= What the task requires =
Write out exactly, and only, the lines from the one containing "rekening van de koper." through the last line of the listing below.

-- Data follows --

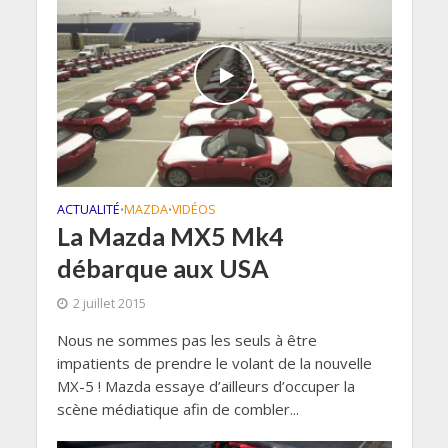
ACTUALITÉ
MAZDA
VIDÉOS
•
•
La Mazda MX5 Mk4
débarque aux USA
2 juillet 2015
Nous ne sommes pas les seuls à être
impatients de prendre le volant de la nouvelle
MX-5 ! Mazda essaye d’ailleurs d’occuper la
scène médiatique afin de combler...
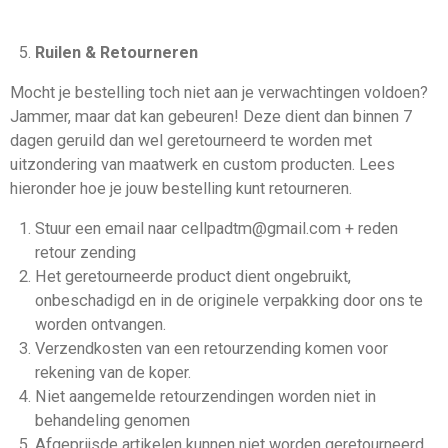
Ruilen & Retourneren
Mocht je bestelling toch niet aan je verwachtingen voldoen?
Jammer, maar dat kan gebeuren! Deze dient dan binnen 7
dagen geruild dan wel geretourneerd te worden met
uitzondering van maatwerk en custom producten. Lees
hieronder hoe je jouw bestelling kunt retourneren.
Stuur een email naar cellpadtm@gmail.com + reden
retour zending
Het geretourneerde product dient ongebruikt,
onbeschadigd en in de originele verpakking door ons te
worden ontvangen.
Verzendkosten van een retourzending komen voor
rekening van de koper.
Niet aangemelde retourzendingen worden niet in
behandeling genomen
Afgeprijsde artikelen kunnen niet worden geretourneerd.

-- Data concluded --

= Task solution =
rekening van de koper.
Niet aangemelde retourzendingen worden niet in
behandeling genomen
Afgeprijsde artikelen kunnen niet worden geretourneerd.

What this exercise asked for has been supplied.